> _Required task_
Gather every line of the records below that contains the string "number", and copy each such line in full.

> _Extracted records_
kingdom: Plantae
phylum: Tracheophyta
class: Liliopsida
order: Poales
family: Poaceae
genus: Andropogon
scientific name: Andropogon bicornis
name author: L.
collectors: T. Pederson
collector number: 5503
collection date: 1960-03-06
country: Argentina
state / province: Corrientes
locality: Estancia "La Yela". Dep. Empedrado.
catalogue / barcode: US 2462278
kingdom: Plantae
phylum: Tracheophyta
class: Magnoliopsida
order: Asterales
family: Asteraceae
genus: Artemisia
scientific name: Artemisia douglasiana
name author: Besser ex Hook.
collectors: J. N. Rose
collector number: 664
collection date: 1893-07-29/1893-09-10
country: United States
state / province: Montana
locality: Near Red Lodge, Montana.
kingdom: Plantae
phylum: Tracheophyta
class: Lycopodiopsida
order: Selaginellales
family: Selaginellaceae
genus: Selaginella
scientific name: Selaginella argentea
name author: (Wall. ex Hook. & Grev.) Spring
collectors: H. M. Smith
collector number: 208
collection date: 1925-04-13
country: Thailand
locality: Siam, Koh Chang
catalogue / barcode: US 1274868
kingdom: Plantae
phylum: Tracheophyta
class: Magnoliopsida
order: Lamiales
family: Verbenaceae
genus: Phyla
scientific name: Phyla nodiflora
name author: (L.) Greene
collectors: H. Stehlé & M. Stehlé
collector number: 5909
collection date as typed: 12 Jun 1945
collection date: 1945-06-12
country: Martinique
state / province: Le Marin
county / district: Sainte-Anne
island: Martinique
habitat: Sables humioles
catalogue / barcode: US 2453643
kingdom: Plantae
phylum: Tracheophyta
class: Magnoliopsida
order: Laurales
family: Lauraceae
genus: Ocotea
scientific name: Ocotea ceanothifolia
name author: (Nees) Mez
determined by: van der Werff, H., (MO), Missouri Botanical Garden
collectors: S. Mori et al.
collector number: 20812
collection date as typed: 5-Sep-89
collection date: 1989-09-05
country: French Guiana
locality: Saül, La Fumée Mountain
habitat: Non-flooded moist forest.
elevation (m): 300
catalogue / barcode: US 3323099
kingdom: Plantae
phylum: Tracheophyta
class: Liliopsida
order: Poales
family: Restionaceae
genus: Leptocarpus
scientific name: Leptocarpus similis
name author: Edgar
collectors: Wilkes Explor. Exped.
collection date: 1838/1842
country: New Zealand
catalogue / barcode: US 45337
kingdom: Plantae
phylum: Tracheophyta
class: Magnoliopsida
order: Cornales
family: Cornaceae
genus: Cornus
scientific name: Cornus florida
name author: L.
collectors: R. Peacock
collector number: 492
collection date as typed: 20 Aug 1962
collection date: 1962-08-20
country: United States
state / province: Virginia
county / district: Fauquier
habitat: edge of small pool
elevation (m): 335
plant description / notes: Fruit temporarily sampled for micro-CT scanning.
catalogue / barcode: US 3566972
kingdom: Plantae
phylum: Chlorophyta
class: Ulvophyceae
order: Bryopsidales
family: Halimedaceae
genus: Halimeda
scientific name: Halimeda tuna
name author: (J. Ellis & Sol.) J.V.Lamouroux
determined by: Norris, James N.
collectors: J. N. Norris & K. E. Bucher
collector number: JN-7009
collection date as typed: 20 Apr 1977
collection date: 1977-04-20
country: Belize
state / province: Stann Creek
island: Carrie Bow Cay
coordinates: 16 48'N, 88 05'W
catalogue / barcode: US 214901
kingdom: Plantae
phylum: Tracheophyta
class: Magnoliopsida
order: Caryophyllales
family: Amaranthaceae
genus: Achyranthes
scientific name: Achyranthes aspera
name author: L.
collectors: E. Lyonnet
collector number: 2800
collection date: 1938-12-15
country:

> _Solution for this problem_
collector number: 5503
collector number: 664
collector number: 208
collector number: 5909
collector number: 20812
collector number: 492
collector number: JN-7009
collector number: 2800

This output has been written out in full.